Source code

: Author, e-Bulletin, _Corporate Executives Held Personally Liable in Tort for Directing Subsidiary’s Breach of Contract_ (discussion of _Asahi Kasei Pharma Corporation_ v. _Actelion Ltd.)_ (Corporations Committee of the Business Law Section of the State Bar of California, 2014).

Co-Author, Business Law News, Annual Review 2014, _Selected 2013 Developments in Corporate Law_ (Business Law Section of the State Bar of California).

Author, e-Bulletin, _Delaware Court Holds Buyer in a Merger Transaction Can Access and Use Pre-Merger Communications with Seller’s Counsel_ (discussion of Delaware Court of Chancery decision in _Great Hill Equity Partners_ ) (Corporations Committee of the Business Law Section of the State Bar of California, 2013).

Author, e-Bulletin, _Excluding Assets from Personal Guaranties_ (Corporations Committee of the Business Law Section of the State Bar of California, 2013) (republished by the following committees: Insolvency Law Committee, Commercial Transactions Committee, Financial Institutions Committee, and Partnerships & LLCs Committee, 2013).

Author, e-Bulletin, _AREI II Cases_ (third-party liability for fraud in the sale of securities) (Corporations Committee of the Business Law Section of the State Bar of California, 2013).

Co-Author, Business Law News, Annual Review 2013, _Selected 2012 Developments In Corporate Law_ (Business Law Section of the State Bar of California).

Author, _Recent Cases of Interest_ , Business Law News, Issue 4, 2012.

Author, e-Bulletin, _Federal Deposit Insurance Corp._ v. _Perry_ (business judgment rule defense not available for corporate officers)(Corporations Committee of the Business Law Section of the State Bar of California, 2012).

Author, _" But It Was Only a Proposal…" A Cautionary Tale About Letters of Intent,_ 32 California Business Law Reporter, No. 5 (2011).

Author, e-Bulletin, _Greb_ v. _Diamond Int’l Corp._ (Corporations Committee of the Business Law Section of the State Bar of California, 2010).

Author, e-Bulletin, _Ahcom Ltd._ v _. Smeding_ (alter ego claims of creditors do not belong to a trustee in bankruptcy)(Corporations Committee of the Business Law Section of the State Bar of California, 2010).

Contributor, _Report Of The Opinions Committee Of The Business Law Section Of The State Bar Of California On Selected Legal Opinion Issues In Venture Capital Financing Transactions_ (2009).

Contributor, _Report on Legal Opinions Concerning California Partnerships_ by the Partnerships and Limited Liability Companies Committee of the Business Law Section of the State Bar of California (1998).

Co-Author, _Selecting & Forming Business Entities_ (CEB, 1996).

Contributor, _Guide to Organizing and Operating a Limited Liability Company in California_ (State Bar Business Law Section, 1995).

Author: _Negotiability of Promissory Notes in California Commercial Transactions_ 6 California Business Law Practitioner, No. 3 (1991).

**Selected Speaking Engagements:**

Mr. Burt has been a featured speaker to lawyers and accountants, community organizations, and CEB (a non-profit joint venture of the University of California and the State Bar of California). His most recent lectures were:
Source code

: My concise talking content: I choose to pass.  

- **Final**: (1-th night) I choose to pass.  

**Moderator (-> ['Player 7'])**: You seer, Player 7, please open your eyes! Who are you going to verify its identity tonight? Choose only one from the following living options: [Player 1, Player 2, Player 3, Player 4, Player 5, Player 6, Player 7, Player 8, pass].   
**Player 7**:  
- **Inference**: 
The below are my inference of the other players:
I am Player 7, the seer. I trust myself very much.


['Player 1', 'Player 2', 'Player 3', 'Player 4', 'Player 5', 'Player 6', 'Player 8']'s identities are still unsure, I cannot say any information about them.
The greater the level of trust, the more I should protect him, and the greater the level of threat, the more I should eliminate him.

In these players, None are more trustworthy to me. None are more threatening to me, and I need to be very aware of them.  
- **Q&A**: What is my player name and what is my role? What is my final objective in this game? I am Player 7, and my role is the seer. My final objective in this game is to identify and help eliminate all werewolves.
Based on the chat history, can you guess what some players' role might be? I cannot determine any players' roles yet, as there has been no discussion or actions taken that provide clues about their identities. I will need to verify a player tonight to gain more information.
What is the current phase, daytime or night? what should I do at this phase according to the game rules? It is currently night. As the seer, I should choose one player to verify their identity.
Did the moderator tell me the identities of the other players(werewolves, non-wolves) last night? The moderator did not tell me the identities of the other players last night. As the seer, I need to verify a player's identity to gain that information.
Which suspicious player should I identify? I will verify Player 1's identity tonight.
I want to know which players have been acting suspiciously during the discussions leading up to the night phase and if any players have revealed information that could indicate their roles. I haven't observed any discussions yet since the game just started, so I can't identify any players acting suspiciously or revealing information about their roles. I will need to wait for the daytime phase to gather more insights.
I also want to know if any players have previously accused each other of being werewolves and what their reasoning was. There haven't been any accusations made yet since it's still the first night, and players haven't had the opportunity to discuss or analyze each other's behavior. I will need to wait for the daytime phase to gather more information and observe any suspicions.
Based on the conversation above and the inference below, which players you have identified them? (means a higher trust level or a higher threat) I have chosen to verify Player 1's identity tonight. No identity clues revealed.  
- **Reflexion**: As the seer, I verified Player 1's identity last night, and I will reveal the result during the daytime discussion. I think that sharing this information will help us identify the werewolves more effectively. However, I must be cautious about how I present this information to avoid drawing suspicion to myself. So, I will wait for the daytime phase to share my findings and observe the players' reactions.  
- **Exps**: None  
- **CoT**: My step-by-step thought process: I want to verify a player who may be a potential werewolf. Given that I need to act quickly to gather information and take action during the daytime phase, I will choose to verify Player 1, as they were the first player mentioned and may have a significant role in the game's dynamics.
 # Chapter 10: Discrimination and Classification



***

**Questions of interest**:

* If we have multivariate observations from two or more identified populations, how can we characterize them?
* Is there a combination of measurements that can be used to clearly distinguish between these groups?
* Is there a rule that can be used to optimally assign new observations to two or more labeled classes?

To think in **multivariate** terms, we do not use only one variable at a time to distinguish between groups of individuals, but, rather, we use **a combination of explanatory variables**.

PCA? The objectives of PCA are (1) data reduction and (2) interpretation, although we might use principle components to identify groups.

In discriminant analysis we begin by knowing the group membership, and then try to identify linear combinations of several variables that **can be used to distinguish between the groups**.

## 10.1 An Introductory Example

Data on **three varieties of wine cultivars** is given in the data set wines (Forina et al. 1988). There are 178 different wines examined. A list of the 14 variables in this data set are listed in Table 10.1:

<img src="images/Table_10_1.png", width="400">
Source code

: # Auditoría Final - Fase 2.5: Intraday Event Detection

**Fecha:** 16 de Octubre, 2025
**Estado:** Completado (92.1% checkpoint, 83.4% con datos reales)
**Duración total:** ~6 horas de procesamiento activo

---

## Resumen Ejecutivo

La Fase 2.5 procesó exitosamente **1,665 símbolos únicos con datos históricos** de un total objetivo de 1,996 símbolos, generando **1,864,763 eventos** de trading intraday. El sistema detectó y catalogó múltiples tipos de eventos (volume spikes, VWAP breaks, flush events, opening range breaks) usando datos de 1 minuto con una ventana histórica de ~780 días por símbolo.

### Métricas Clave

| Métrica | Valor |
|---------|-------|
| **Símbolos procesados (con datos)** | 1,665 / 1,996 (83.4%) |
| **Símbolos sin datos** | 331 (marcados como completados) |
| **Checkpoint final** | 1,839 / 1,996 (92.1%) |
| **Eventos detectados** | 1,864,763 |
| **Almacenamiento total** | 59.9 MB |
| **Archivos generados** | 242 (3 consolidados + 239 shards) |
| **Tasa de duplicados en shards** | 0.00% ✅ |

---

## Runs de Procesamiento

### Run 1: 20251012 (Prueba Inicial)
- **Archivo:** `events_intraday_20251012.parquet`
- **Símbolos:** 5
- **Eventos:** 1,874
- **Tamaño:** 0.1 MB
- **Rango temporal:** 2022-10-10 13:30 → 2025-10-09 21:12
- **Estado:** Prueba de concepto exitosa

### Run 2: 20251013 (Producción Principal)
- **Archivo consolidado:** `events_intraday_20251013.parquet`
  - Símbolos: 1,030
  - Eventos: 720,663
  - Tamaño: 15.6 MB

* **ASSIGNMENT**: In the listing above, find the line with "## 10.1 An Introductory Example" and the line with "con datos reales)", then print exactly those lines and every line between them.

* **RESPONSE AREA**:
## 10.1 An Introductory Example

Data on **three varieties of wine cultivars** is given in the data set wines (Forina et al. 1988). There are 178 different wines examined. A list of the 14 variables in this data set are listed in Table 10.1:

<img src="images/Table_10_1.png", width="400">
Source code

: # Auditoría Final - Fase 2.5: Intraday Event Detection

**Fecha:** 16 de Octubre, 2025
**Estado:** Completado (92.1% checkpoint, 83.4% con datos reales)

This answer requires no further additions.